More generally, the Report notes that the various interactions between lenders on transactions over time give rise to some risk that lenders become familiar with each other’s conduct and strategies, which may enable coordination on future transactions. However, the Report does not indicate direct evidence of this identified in practice.
Ancillary services bundling
Generally, the allocation of ancillary services is part of the initial agreement of loan terms or of a subsequent competitive process. However, certain MLAs (particularly in Spain) make the provision of specific ancillary services a condition of the loan. The Report regards such bundling as a risk, although the Spanish competition authority has not specifically considered this conduct as unlawful.
Allocation of ancillary services directly related to the loan to banks that are part of the initial agreements is more common in IF and INFR projects. From a competition law standpoint, this tendency could facilitate price collusion, particularly when it comes to smaller markets (such as Romania), where the choice of the borrower/sponsor is limited.

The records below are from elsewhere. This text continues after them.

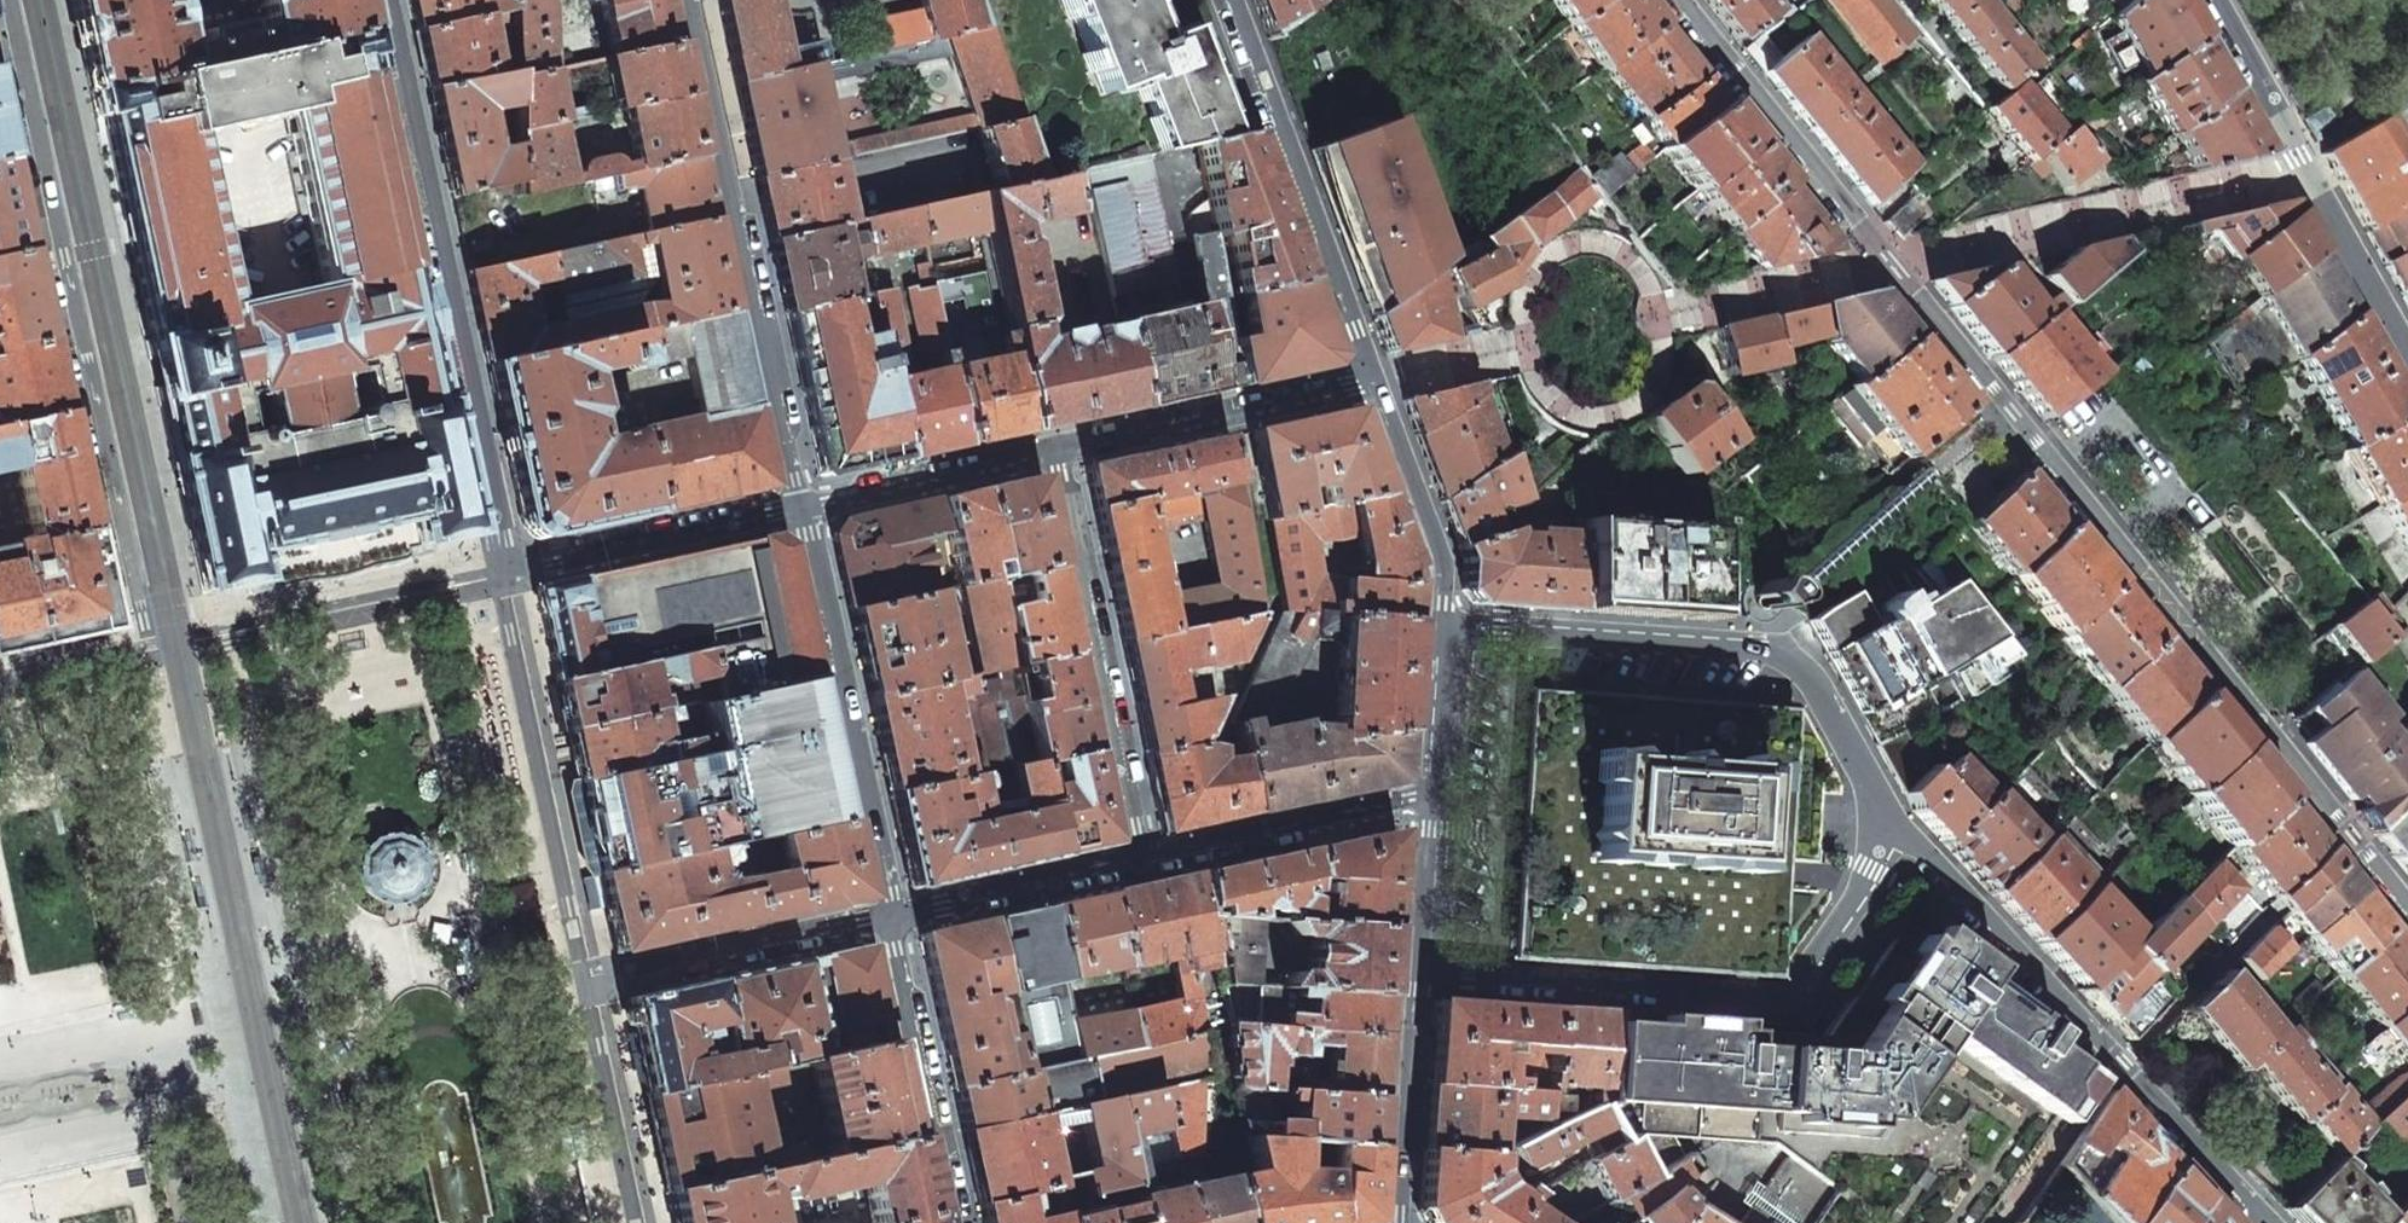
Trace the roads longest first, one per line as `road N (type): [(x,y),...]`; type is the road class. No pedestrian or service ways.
road 1 (residential): [(2407,909),(1681,0)]
road 2 (residential): [(9,0),(155,654),(485,582),(512,566)]
road 3 (residential): [(1441,637),(1796,658),(1913,850)]
road 4 (residential): [(512,566),(387,0)]
road 5 (residential): [(1913,850),(1805,1001),(1418,971)]
road 6 (residential): [(695,0),(801,503)]
road 7 (residential): [(1913,850),(2256,1222)]
road 8 (residential): [(801,503),(890,920)]
road 9 (residential): [(1146,863),(1056,448)]
road 10 (residential): [(1368,386),(1217,0)]
road 11 (residential): [(2407,350),(2214,0)]
road 12 (residential): [(1368,386),(1056,448)]
road 13 (residential): [(583,988),(890,920)]
road 14 (residential): [(890,920),(955,1222)]
road 15 (residential): [(801,503),(512,566)]
road 16 (residential): [(1146,863),(1429,798)]
road 17 (residential): [(1441,637),(1440,563),(1368,386)]
road 18 (residential): [(890,920),(1146,863)]
road 19 (residential): [(1056,448),(801,503)]
road 20 (residential): [(1398,1222),(1418,971)]
road 21 (residential): [(1429,798),(1418,971)]
road 22 (residential): [(1429,798),(1441,637)]

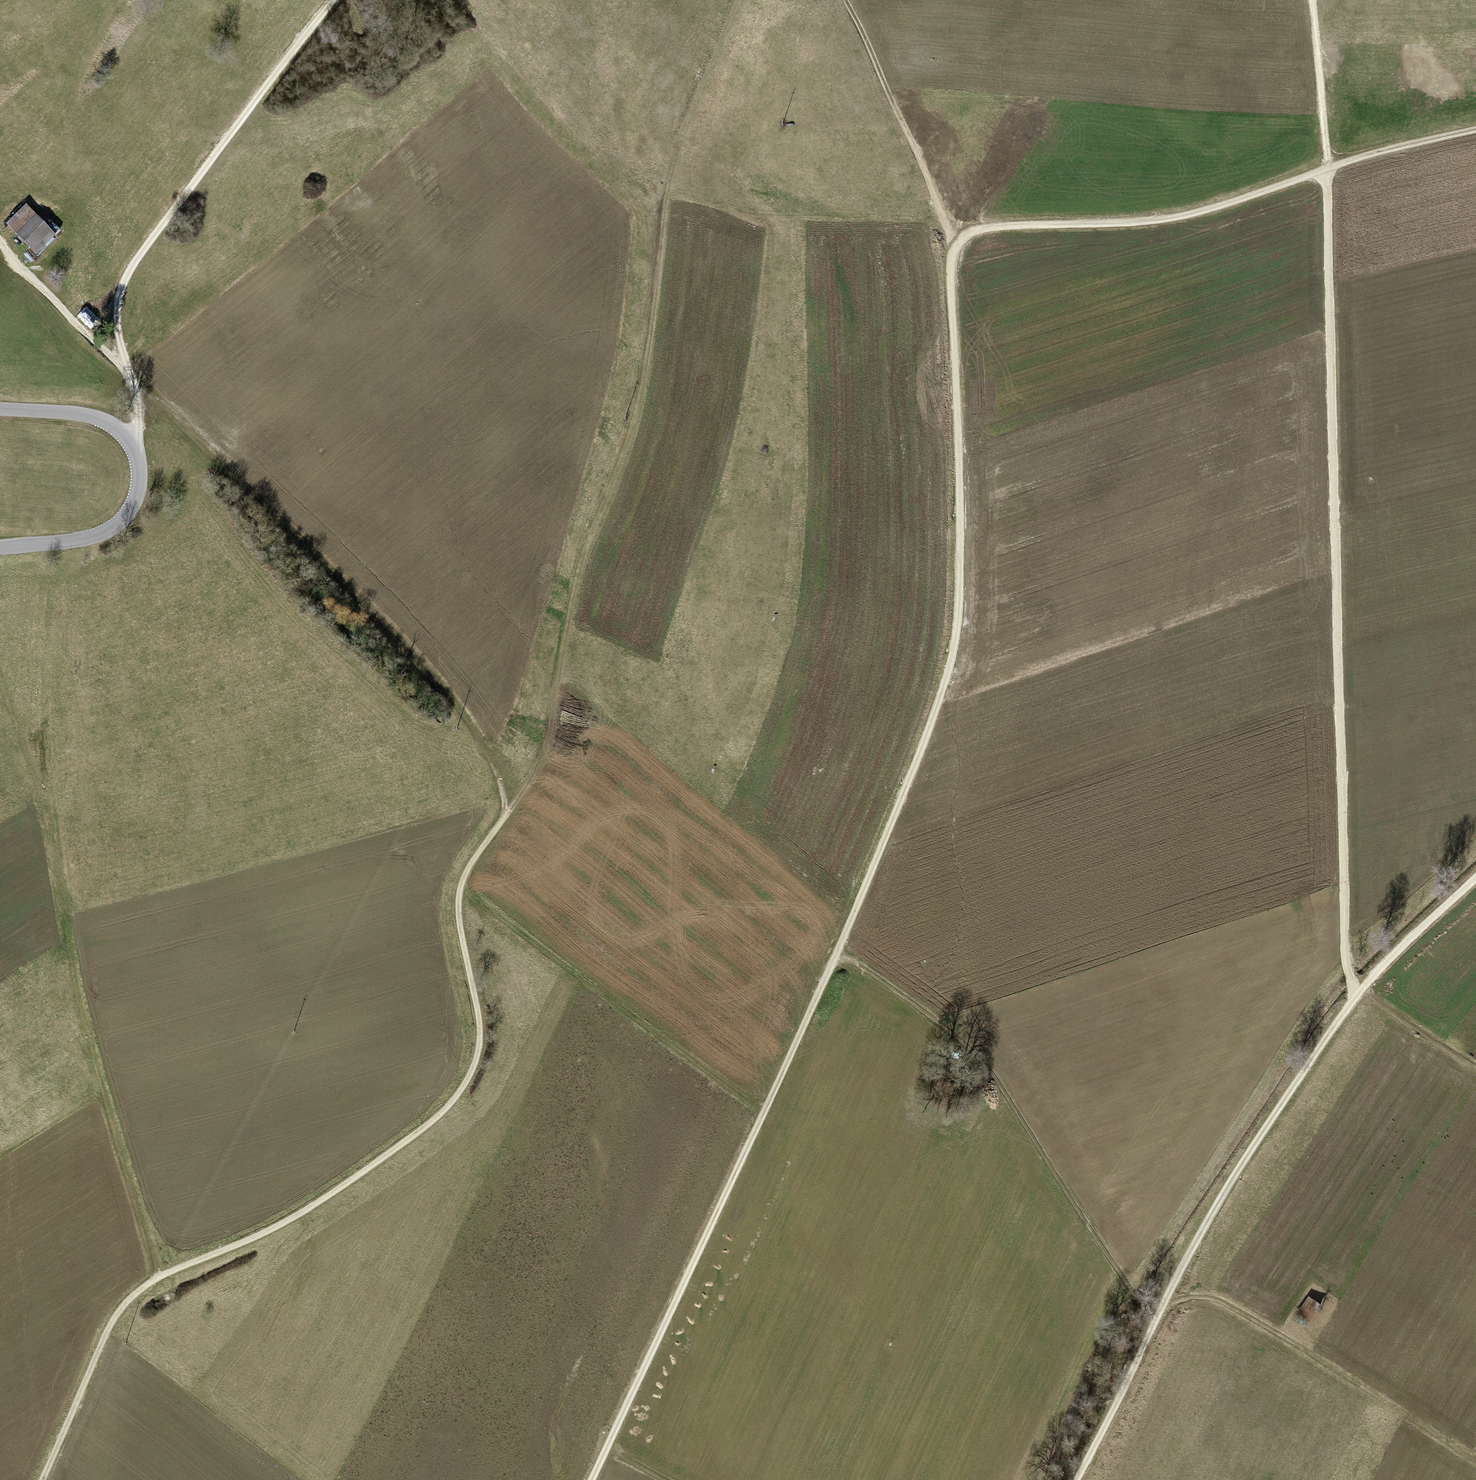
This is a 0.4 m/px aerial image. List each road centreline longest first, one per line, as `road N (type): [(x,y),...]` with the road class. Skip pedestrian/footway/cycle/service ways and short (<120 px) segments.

Provisions regarding ancillary services not directly related to the loan have been banned in the UK, as the regulator considers they have no client benefit. However, right of first refusaland right to matchclauses may still be employed in Romania, although, subject to an individual assessment, they may raise certain competition risks, as specifically pointed out by the Report.
Tacit reciprocity in general syndication
In general syndication, bookrunners deal directly with other participating lenders. Over time, this may tacitly give rise to expectations of reciprocity, which could lead to collusion.
To mitigate the potential area of risk, one may consider safeguards such as regular feedback from bookrunners, borrower-driven white lists and approval of final syndicate member allocation by borrower.
The Report strongly advises that, should the borrower face financial difficulties, a functionally different restructuring team should handle the case. Notwithstanding any efficiency gains that may arise from using the same team, there is a significant risk of coordination if the refinancing team is comprised only of initial syndicate members.
In addition to identifying features of the syndication process and relevant market which may be deemed problematic from a competition law standpoint as set out above, the Report refers to certain measures which can help mitigate these risks. These include observing the banks’ duty of care to clients, putting in place enforceable protocols to limit information exchange between the bank’s syndication and respectively, origination function and limiting cross-sale of services not directly related to the loan, emphasising again the importance of properly implemented compliance training on these issues.
The findings and recommendations of the Report should be carefully considered, as it may be expected that they will be used by the European Commission and national competition authorities (including the Romanian Competition Council), as a catalyst for more focused or detailed scrutiny through future investigations.